More importantly, it is the first tangible sign that the emerging economies are now willing to challenge the old world order dominated by the Bretton Woods institutions.   

The whole world is following Xi’s visit to India later this month, from September 17-19. From the Nepali perspective, it will be interesting to see how the visit plays out in terms of both New Delhi’s and Beijing’s pronouncements in giving primacy in their foreign policy conduct to the immediate neighbourhood.  

View from Nepal

We in Nepal are much encouraged by both Prime Minister Modi’s and President Xi Jinping’s emphasis on improving ties with their neighbours. This opens up vast new avenues, not just for bilateral cooperation but also trilateral collaboration.
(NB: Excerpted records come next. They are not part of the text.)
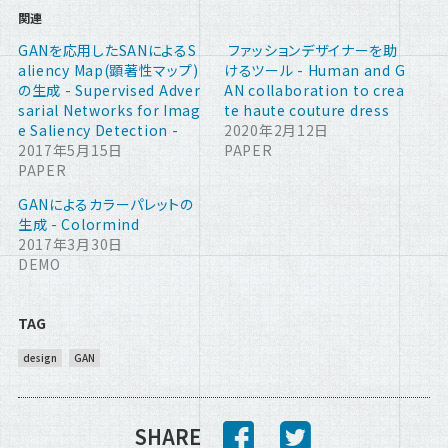
関連
GANを応用したSANによるS
ファッションデザイナーを助
aliency Map(顕著性マップ)
けるツール - Human and G
の生成 - Supervised Adver
AN collaboration to crea
sarial Networks for Imag
te haute couture dress
e Saliency Detection -
2020年2月12日
2017年5月15日
PAPER
PAPER
GANによるカラーパレットの
生成 - Colormind
2017年3月30日
DEMO
TAG
design
GAN
SHARE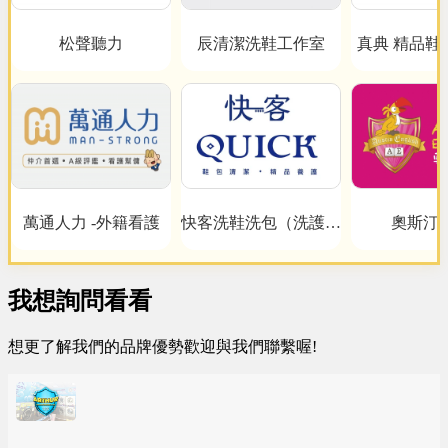
松聲聽力
辰清潔洗鞋工作室
真典 精品鞋
心
萬通人力 -外籍看護
快客洗鞋洗包（洗護）
奧斯汀
洗鞋洗包精品養護一站
式新型態加盟創業
我想詢問看看
想更了解我們的品牌優勢歡迎與我們聯繫喔!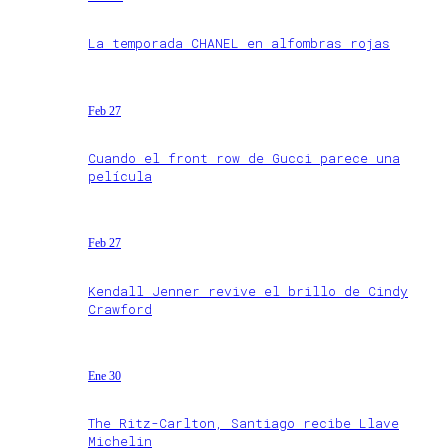
La temporada CHANEL en alfombras rojas
Feb 27
Cuando el front row de Gucci parece una
película
Feb 27
Kendall Jenner revive el brillo de Cindy
Crawford
Ene 30
The Ritz-Carlton, Santiago recibe Llave
Michelin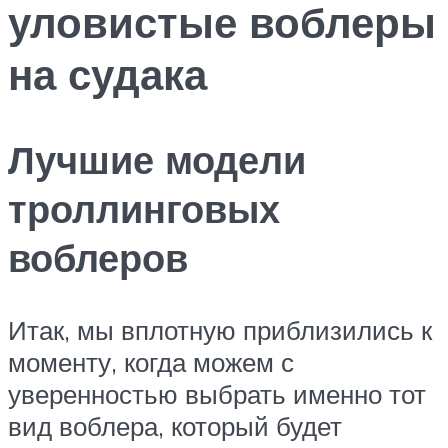
уловистые воблеры
на судака
Лучшие модели
троллинговых
воблеров
Итак, мы вплотную приблизились к
моменту, когда можем с
уверенностью выбрать именно тот
вид воблера, который будет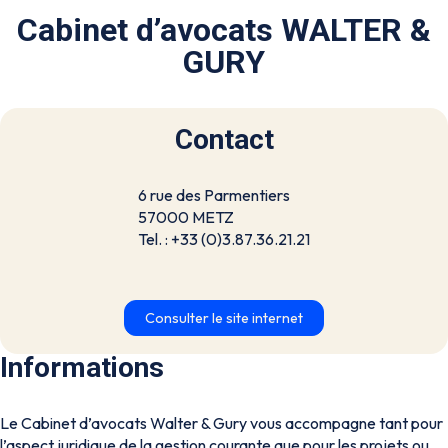
Cabinet d’avocats WALTER &
GURY
Contact
6 rue des Parmentiers
57000 METZ
Tel. : +33 (0)3.87.36.21.21
Consulter le site internet
Informations
Le Cabinet d’avocats Walter & Gury vous accompagne tant pour
l’aspect juridique de la gestion courante que pour les projets ou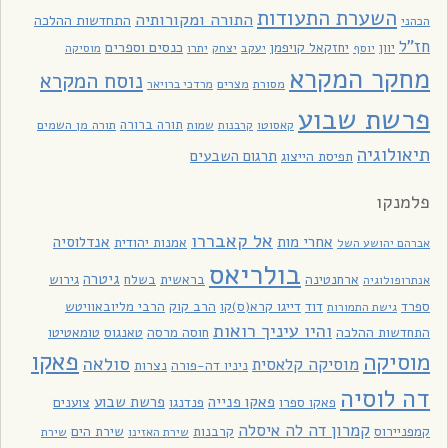
השערת התעודות
התורה ומקורותיה
התחדשות ההלכה
הכהני
חז"ל
כנסים וספרים
יוון
יחזקאל קויפמן
יעקב
יתרו
יוסף
יצחק
מוסיקה
מחקר המקרא
נוסח המקרא
מסורת
מצרים
מרדכי ברויאר
פרשת שבוע
תורה ברורה
תורה מן השמים
קאסוטו
קרבנות
שמות
תיאולוגיה
תרגום השבעים
תפיסת הייצוג
פלמנקו
אל קאבררו
אחרי מות
אנדלוסיה
אמנות יהודית
אברהם יהושע השל
בולריאס
גיטרה
ארחנטינה
בראשית
בשלח
גירוש
אנתרופולוגיה
ספרד
דוד
דייגו קרא(ס)קו
הרב קוק
הרבי מליובאוויטש
גישת התמורות
והיו עיניך רואות
התחדשות ההלכה
חוסה מרסה
טאנגוס
טומאטיטו
פאקו
מוסיקה
סולאה
מוסיקה קלאסית
ניניו דה-פורה
נצרות
דה לוסיה
פאקו פנייה
פרשת שבוע
פאקו ספרו
פנדנגו
צוענים
קמרון דה לה איסלה
קמפניירוס
קרבנות
שירת הים
שירת האזינו
שירת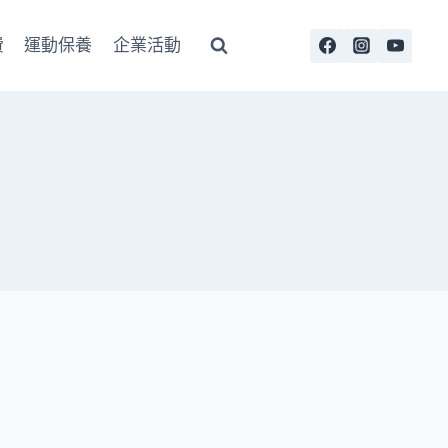
費
運動保養
企業活動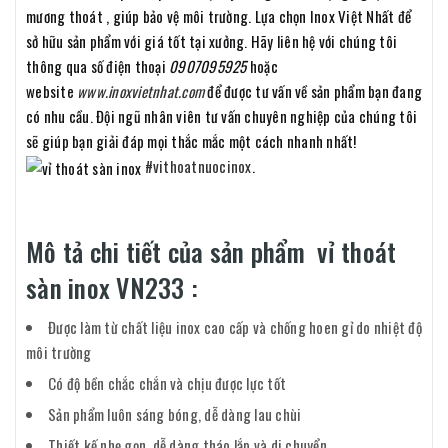
mương thoát , giúp bảo vệ môi trường. Lựa chọn Inox Việt Nhất để
sở hữu sản phẩm với giá tốt tại xưởng. Hãy liên hệ với chúng tôi
thông qua số điện thoại
0907095925
hoặc
website
www.inoxvietnhat.com
để được tư vấn về sản phẩm bạn đang
có nhu cầu. Đội ngũ nhân viên tư vấn chuyên nghiệp của chúng tôi
sẽ giúp bạn giải đáp mọi thắc mắc một cách nhanh nhất!
#vithoatnuocinox
.
Mô tả chi tiết của sản phẩm vỉ thoát
sàn inox VN233 :
Được làm từ chất liệu inox cao cấp và chống hoen gỉ do nhiệt độ
môi trường
Có độ bền chắc chắn và chịu được lực tốt
Sản phẩm luôn sáng bóng, dễ dàng lau chùi
Thiết kế nhẹ gọn, dễ dàng tháo lắp và di chuyển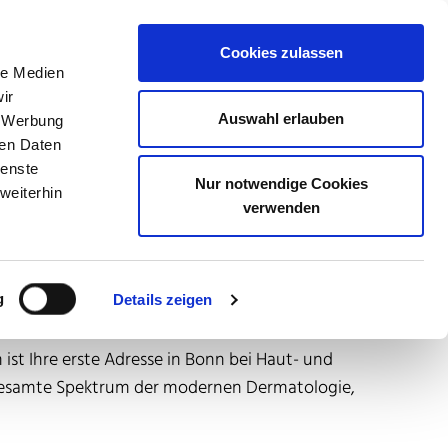
Suche öffne
0228 227 209 200
Termin online buchen
Cookies zulassen
le Medien
ir
Auswahl erlauben
, Werbung
Phlebologie
Praxis
Kontakt
ren Daten
ienste
Nur notwendige Cookies
weiterhin
Karriere
Über CORIUS Gruppe
verwenden
g
Details zeigen
t Ihre erste Adresse in Bonn bei Haut- und
gesamte Spektrum der modernen Dermatologie,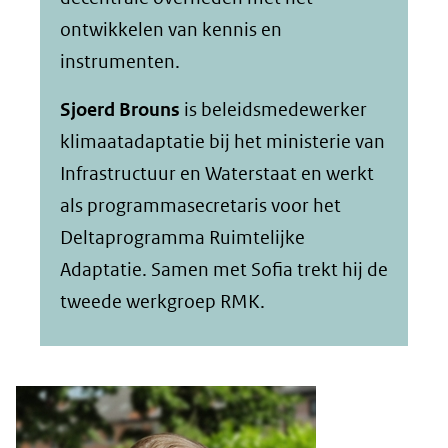
ontwikkelen van kennis en
instrumenten.
Sjoerd Brouns
is beleidsmedewerker
klimaatadaptatie bij het ministerie van
Infrastructuur en Waterstaat en werkt
als programmasecretaris voor het
Deltaprogramma Ruimtelijke
Adaptatie. Samen met Sofia trekt hij de
tweede werkgroep RMK.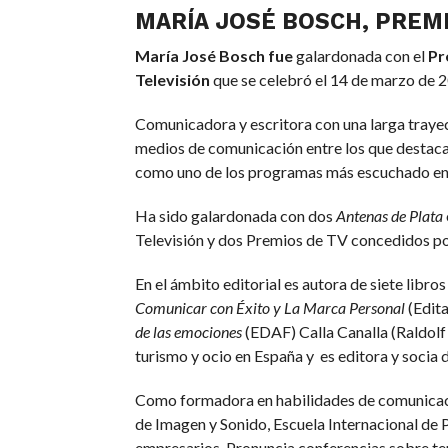
MARÍA JOSÉ BOSCH, PREM
María José Bosch fue
galardonada con el
Pr
Televisión
que se celebró el 14 de marzo de 2
Comunicadora y escritora con una larga traye
medios de comunicación entre los que destac
como uno de los programas más escuchado e
Ha sido galardonada con dos
Antenas de Plata
Televisión y dos Premios de TV concedidos por
En el ámbito editorial es autora de siete libr
Comunicar con Éxito y La Marca Personal
(Edit
de las emociones
(EDAF) Calla Canalla (Raldolf
turismo y ocio en España y es editora y socia d
Como formadora en habilidades de comunicaci
de Imagen y Sonido, Escuela Internacional de
empresarios. Pronuncia conferencias sobre te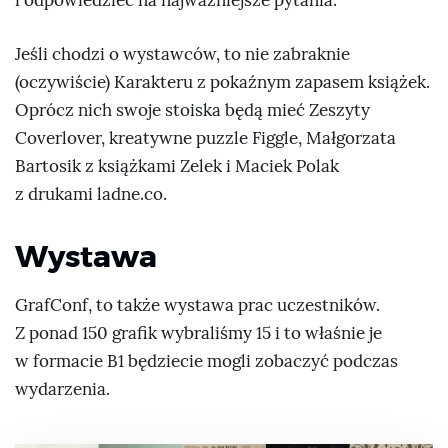
i odpowiedzieć na najważniejsze pytania.
Jeśli chodzi o wystawców, to nie zabraknie
(oczywiście) Karakteru z pokaźnym zapasem książek.
Oprócz nich swoje stoiska będą mieć Zeszyty
Coverlover, kreatywne puzzle Figgle, Małgorzata
Bartosik z książkami Zelek i Maciek Polak
z drukami ladne.co.
Wystawa
GrafConf, to także wystawa prac uczestników.
Z ponad 150 grafik wybraliśmy 15 i to właśnie je
w formacie B1 będziecie mogli zobaczyć podczas
wydarzenia.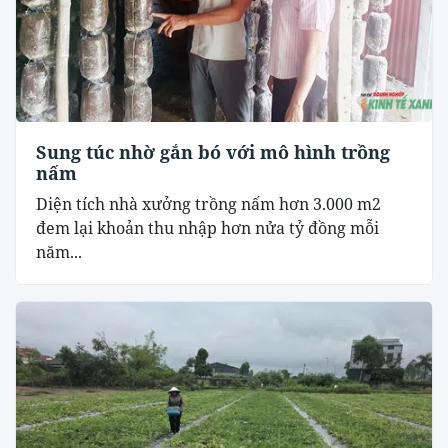
Sung túc nhờ gắn bó với mô hình trồng
nấm
Diện tích nhà xưởng trồng nấm hơn 3.000 m2
đem lại khoản thu nhập hơn nửa tỷ đồng mỗi
năm...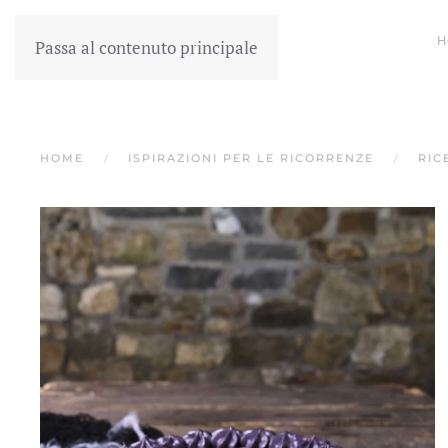
H
Passa al contenuto principale
HOME
ISPIRAZIONI PER LE RICORRENZE
RIC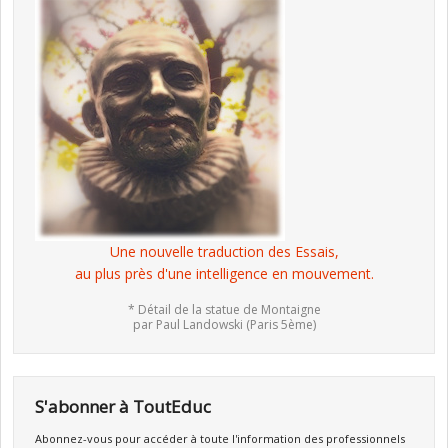
Une nouvelle traduction des Essais,
au plus près d'une intelligence en mouvement.
* Détail de la statue de Montaigne
par Paul Landowski (Paris 5ème)
S'abonner à ToutEduc
Abonnez-vous pour accéder à toute l'information des professionnels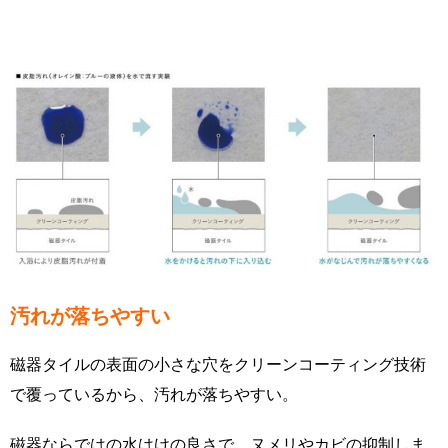
汚れが落ちやすい
磁器タイルの表面の小さな穴をクリーンコーティング技術
で覆っているから、汚れが落ちやすい。
磁器ならではの水はけの良さで、ヌメリやカビの抑制しま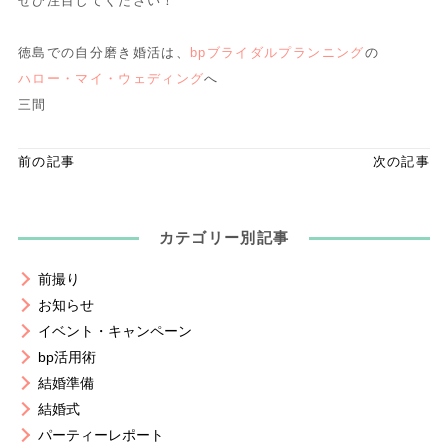
ぜひ注目してください！
徳島での自分磨き婚活は、
bpブライダルプランニング
の
ハロー・マイ・ウェディング
へ
三間
前の記事
次の記事
カテゴリー別記事
前撮り
お知らせ
イベント・キャンペーン
bp活用術
結婚準備
結婚式
パーティーレポート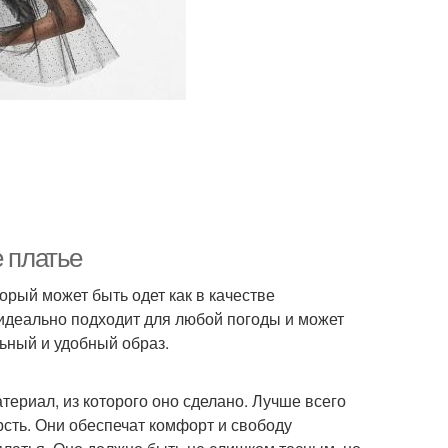
е платье
орый может быть одет как в качестве
идеально подходит для любой погоды и может
ьный и удобный образ.
ериал, из которого оно сделано. Лучше всего
рсть. Они обеспечат комфорт и свободу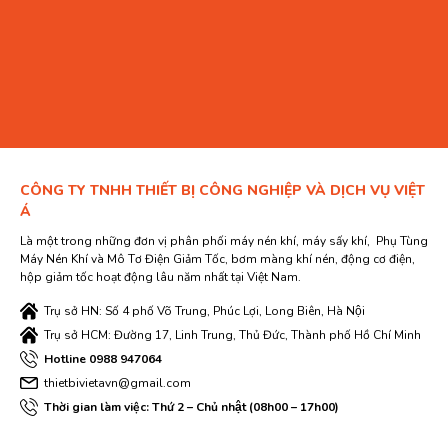
CÔNG TY TNHH THIẾT BỊ CÔNG NGHIỆP VÀ DỊCH VỤ VIỆT
Á
Là một trong những đơn vị phân phối máy nén khí, máy sấy khí, Phụ Tùng
Máy Nén Khí và Mô Tơ Điện Giảm Tốc, bơm màng khí nén, động cơ điện,
hộp giảm tốc hoạt động lâu năm nhất tại Việt Nam.
Trụ sở HN: Số 4 phố Võ Trung, Phúc Lợi, Long Biên, Hà Nội
Trụ sở HCM: Đường 17, Linh Trung, Thủ Đức, Thành phố Hồ Chí Minh
Hotline 0988 947064
thietbivietavn@gmail.com
Thời gian làm việc: Thứ 2 – Chủ nhật (08h00 – 17h00)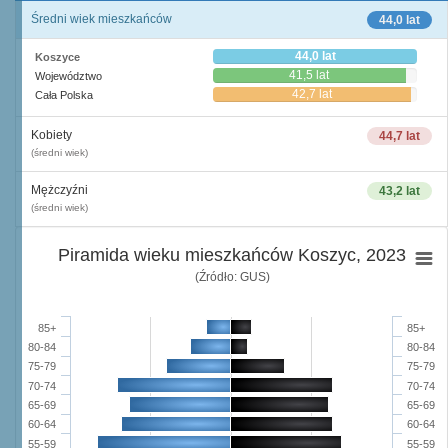
Średni wiek mieszkańców
44,0 lat
44,0 lat
Koszyce
41,5 lat
Województwo
42,7 lat
Cała Polska
Kobiety
44,7 lat
(średni wiek)
Mężczyźni
43,2 lat
(średni wiek)
Piramida wieku mieszkańców Koszyc, 2023
(Źródło: GUS)
85+
85+
80-84
80-84
75-79
75-79
70-74
70-74
65-69
65-69
60-64
60-64
55-59
55-59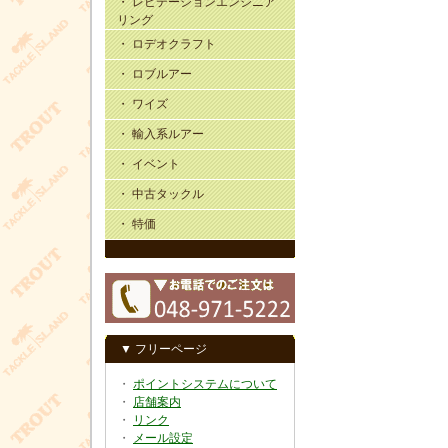
・ レビテーションエンジニア
リング
・ ロデオクラフト
・ ロブルアー
・ ワイズ
・ 輸入系ルアー
・ イベント
・ 中古タックル
・ 特価
▼ フリーページ
・
ポイントシステムについて
・
店舗案内
・
リンク
・
メール設定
Perhaps one set of blueprint for regional cooperation was offered by Prime Minister Modi during his Nepal visit, which he cleverly summed up as HIT—Highways, Information-ways and Transways, the last one in reference to transmission lines, power generation and distribution, which could cut across national borders.

This should fit in neatly with China’s neighbourhood policy, the so-called ‘Peripheral Diplomacy’, which puts heavy emphasis on deepening ties with the neighbours.

Nepal needs a massive injection of capital in its infrastructure to achieve sustained levels of growth. These development projects will also tap our greatest resource—the youth—which no one likes to talk about. From Kuala Lumpur to Qatar, tens of thousands of Nepalis, in their most productive age, toil to build someone else’s bridges, highways and high-rises.

Modi on mutuality

We could do with Indian and Chinese capital and expertise to engage our vast resources and unleash new energy to realise peace dividends, which we have failed to harvest despite the end of the civil conflict in 2006.

Modi, in his visit to Kathmandu, the first by an Indian prime minister in 17 years, tried to set the ground for the establishment of bilateral relations on a new footing. He was not only the first visiting leader to address our Parliament since the restoration of democracy in 1990, he also tried to set a broader tone and content in his speech. Modi, for example, emphasised mutuality—that India would export power to Nepal to fight its rolling blackouts in the near term while Nepal had the abundance of power potential to assist India’s massive power needs in the years ahead.

If India agrees to sign a power trade agreement that respects Nepal’s right to also involve non-Indian developers, this would go a long way in putting bilateral ties on a firmer economic footing. India could also consider expediting the Pancheswar multipurpose project and come good on its promises made decades earlier.

Once these framework agreements are put in place, Nepal, India and China could explore complementarities in developing the huge infrastructure projects we so badly need—highways, railways, and a host of investments to take our underperforming tourism sector to a whole new level.

Modi’s ‘pragmatic diplomacy’ has an eye on greater regional integration. A trans-Himalayan regionalism fuelled by stronger connectivity can be a positive game for Nepal, India and China.   

Railway to Kathmandu

Already, Xi and Modi, both relative newcomers on the world stage, have demonstrated imagination and flair as  leaders. Their regionalism seems more enduring for the simple reason that it is based on mutual economic benefits and not merely on vague rhetoric of good neighbourliness. There is a chance that Nepal will finally be able to leverage its strategic location between the world’s two fastest growing big economies to its benefit.

China’s new Silk Road Economic Belt initiative and its emphasis on connectivity have the potential to revive Nepal’s glory days as the transit hub between India and China. Only last month, the Qinghai-Lhasa railway arrived in Shigatse, the second city in Tibet. Now there is talk of expanding the high-elevation railway to Kerung, the nearest Chinese town to the Nepali highway, and ultimately to Kathmandu.

During his visit to Kathmandu in 2012, then Chinese Premier Wen Jiabao had said that the rail link, when complete, will alter the geostrategic balance in the region.